Потом я написал стихи; в них были различные детали, о которых я упоминаю в этой главе, но был еще тот второй план, то волнение, что можно выразить только в стихах:
В сырую ночь ветра точили скалы. Испания, доспехи волоча, На север шла. И до утра кричала Труба помешанного трубача. Бойцы из боя выводили пушки. Крестьяне гнали одуревший скот. А детвора несла свои игрушки, И был у куклы перекошен рот. Рожали в поле, пеленали мукой И дальше шли, чтоб стоя умереть. Костры еще горели — пред разлукой, Трубы еще не замирала медь. Что может быть печальней и чудесней — Рука еще сжимала горсть земли.
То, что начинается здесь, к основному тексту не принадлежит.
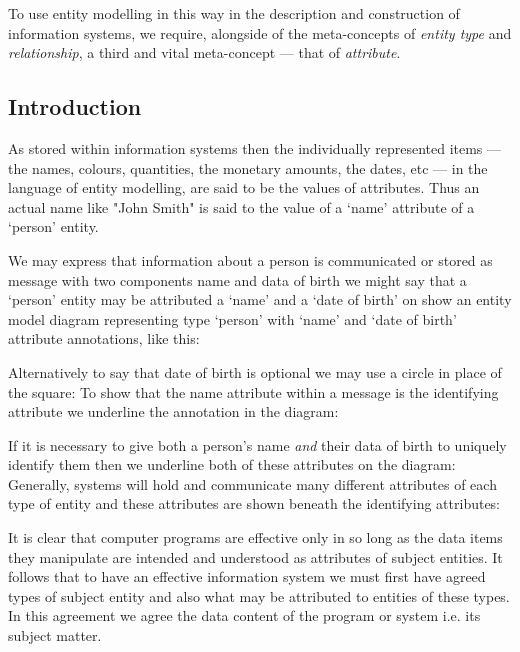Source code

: \begin{reinstatet}

\end{reinstatet}

\mynote 
To use entity modelling in this way in the description and construction of information systems, 
we require, alongside of the meta-concepts of \textit{entity type} and \textit{relationship}, a
third and vital meta-concept — that of \textit{attribute}. 

\subsection{Introduction}
\mynote  As stored within information systems then the individually represented items — the 
names, colours, quantities, the monetary amounts, the dates, etc — in the language 
of entity modelling, are said to be the values of attributes. Thus an actual name 
like "John Smith" is said to the value of a ‘name’ attribute of a ‘person’ entity.

We may express that information about a person is communicated or stored as 
message with two components name and data of birth we might say that a ‘person’ entity may be attributed a ‘name’ and a ‘date of birth’ 
on show an entity model diagram representing type ‘person’
with ‘name’ and ‘date of birth’ attribute annotations, like this:

\mynote Alternatively to say 
that date of birth is optional
we may use a circle in place of the square:
To show that the name attribute within a message is the identifying attribute we underline the annotation in the diagram: 	

\mynote 
If it is necessary to give both a person's name \textit{and} their data of birth to uniquely identify 
them  then we underline
both of these attributes on the diagram:
Generally, systems will hold and communicate many different attributes of each type of entity and
these attributes are shown beneath the identifying attributes:

\mynote 
It is clear that computer programs are effective only in so long as the data items 
they manipulate are intended and understood as attributes of subject entities. It 
follows that to have an effective information system we must first have agreed types 
of subject entity and also what may be attributed to entities  of these types. In this agreement we agree the data content of the program or system i.e.  
its subject matter.

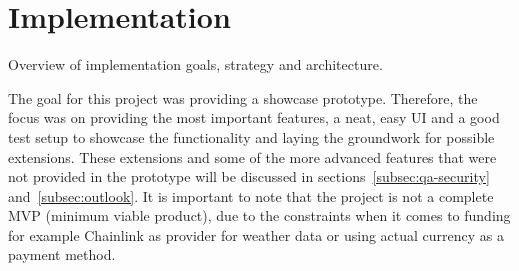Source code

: \documentclass[11pt,a4paper]{article}
\begin{document}
		\section{Implementation}\label{sec:implementation}
		Overview of implementation goals, strategy and architecture.

		The goal for this project was providing a showcase prototype.
		Therefore, the focus was on providing the most important features, a neat, easy UI and a good test setup to showcase the functionality and laying the groundwork for possible extensions.
		These extensions and some of the more advanced features that were not provided in the prototype will be discussed in sections~\ref{subsec:qa-security} and~\ref{subsec:outlook}.
		It is important to note that the project is not a complete MVP (minimum viable product), due to the constraints when it comes to funding for example Chainlink as provider for weather data or using actual currency as a payment method.

\end{document}
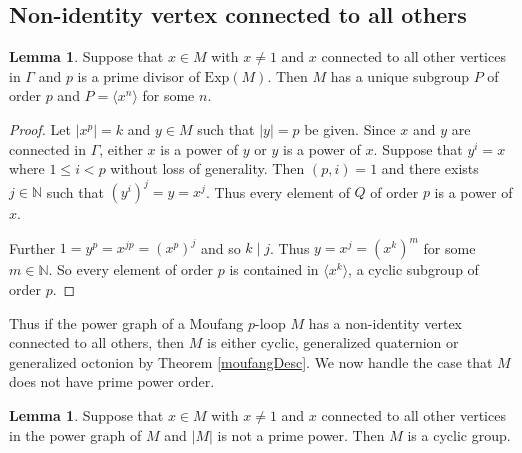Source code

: \documentclass[12pt]{report}
\theoremstyle{definition}
\newtheorem{lem}[thm]{Lemma}
\newcommand{\Exp}{\text{Exp}}       %
\begin{document}
\subsection{Non-identity vertex connected to all others}\label{multi-vert}

\begin{lem}\label{connectedVertex}
  Suppose that $x\in M$ with $x\neq 1$ and $x$ connected to all other vertices in $\Gamma$ and $p$ is a
    prime divisor of $\Exp(M)$. Then $M$ has a unique subgroup $P$ of order $p$ and
    $P = \langle x^n \rangle$ for some $n$.
\end{lem}

\begin{proof}
  Let $|x^p| = k$ and $y\in M$ such that $|y| = p$ be given. Since $x$ and $y$ are connected in
    $\Gamma$, either $x$ is a power of $y$ or $y$ is a power of $x$. Suppose that $y^i = x$
    where $1\leq i < p$ without loss of generality. Then $(p, i) = 1$ and there exists
    $j\in\mathbb{N}$ such that $(y^i)^j = y = x^j$. Thus every element of $Q$ of order $p$
    is a power of $x$.

  Further $1 = y^p = x^{jp} = (x^p)^j$ and so $k\mid j$. Thus $y = x^j = (x^k)^m$ for some
    $m\in \mathbb{N}$. So every element of order $p$ is contained in $\langle x^k\rangle$,
    a cyclic subgroup of order $p$.
\end{proof}

Thus if the power graph of a Moufang $p$-loop $M$ has a non-identity vertex connected to all
  others, then $M$ is either cyclic, generalized quaternion or generalized octonion by Theorem
  \ref{moufangDesc}. We now handle the case that $M$ does not have prime power order.

\begin{lem}
  Suppose that $x\in M$ with $x\neq 1$ and $x$ connected to all other vertices in the power
    graph of $M$ and $|M|$ is not a prime power. Then $M$ is a cyclic group.
\end{lem}
\end{document}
В ту ночь от слов освобождались песни, И шли деревни, будто корабли.На пограничных пунктах французы выставили не только жандармов, но и воинские части — сначала сенегальцев, потом французские батальоны. Испанские солдаты складывали оружие, их обыскивали; обыскивали и многих беженцев. В Пертюсе я видел, как по ошибке женщин отделили от их детей, они кричали, не хотели идти, а их гнали.
У меня была «куп филь» карточка журналиста, выданная парижской префектурой. В Париже она не производила особого впечатления, но здесь оказалась чудотворной: меня свободно пропускали в Испанию и назад. Нужно было спасти от интернирования в лагерях многих товарищей — журналиста, уборщиц посольства, шофера, начинающего поэта, интербригадовцев. В течение нескольких дней я занимался только этим, даже не всегда успевал написать телеграмму в газету; предпочитал позвонить в Париж, где якобы находился Поль Жослен.
Я нашел чудесных людей. Учитель из пограничного городка Прате-дель-Молло почти круглые сутки дежурил на горном перевале: кормил беженцев горячим супом, давал хлеб. Сотни людей приносили ему продукты. Механик из Арль-сюр-Теш, владелец маленького гаража, на старой, разбитой машине все время ездил к перевалу Арес, подбирал измученных замерзших беженцев, отвозил их в городок. На этом перевале жандармы были сговорчивыми, и механик помог мне переправить через границу многих товарищей; обидно, что я не запомнил его имени.